Politiker tendieren häufig dazu, ihre politischen Vorschläge zu überbieten. Biden schlug vor, dass es einen allgemeinen Konsens über die Auswirkungen einer Mindestlohnanhebung gibt, die praktisch keine Nachteile hat und zu einer boomenden Wirtschaft führt. Anscheinend war das nicht seine Absicht, aber es klang auf jeden Fall so.

Es gibt eine Seite der Wirtschaftsakademie, die eine solch bullische Sichtweise unterstützen könnte, aber es gibt andere Ökonomen, die dies heftig bestreiten – und die sagen, dass ihre Ansichten in zahlreichen Wirtschaftsstudien der letzten 30 Jahre bestätigt wurden.
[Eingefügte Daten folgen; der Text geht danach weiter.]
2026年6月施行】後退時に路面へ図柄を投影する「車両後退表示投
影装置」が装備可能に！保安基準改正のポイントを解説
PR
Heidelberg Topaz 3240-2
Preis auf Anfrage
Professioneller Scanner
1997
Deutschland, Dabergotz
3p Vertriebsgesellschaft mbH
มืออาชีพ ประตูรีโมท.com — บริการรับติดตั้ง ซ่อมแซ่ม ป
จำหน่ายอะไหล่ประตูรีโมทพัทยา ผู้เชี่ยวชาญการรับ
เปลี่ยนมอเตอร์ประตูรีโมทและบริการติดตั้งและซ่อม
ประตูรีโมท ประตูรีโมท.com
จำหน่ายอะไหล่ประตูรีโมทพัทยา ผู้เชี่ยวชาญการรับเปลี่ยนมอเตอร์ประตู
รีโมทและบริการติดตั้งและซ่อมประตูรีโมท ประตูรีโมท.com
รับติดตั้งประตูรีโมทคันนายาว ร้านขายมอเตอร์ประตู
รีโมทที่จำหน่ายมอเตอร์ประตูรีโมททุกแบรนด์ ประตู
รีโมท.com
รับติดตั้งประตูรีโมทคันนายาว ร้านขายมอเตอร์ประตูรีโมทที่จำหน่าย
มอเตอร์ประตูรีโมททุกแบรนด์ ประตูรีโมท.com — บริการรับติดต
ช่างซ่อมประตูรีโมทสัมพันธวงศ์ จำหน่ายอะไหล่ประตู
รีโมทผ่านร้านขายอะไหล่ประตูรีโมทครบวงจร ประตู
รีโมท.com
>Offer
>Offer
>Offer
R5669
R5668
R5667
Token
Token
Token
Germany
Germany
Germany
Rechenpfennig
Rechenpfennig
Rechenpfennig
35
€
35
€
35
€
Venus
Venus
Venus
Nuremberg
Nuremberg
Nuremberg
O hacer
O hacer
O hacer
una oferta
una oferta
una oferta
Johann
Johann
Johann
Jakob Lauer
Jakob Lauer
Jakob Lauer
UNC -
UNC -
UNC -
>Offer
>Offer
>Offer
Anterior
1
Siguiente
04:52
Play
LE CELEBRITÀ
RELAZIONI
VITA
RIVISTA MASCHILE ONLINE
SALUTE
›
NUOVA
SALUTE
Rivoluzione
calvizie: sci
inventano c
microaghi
Im Kontext der US-Wirtschaft könnten höhere Löhne für 10 Prozent der US-Arbeitnehmer, während 1 Prozent ihren Arbeitsplatz verlieren, als akzeptabler Kompromiss angesehen werden, insbesondere wenn die Zahl der arbeitenden Amerikaner in Armut ebenfalls verringert wird. Aber Biden sollte anerkennen, dass eine steigende Flut möglicherweise nicht alle Boote anhebt.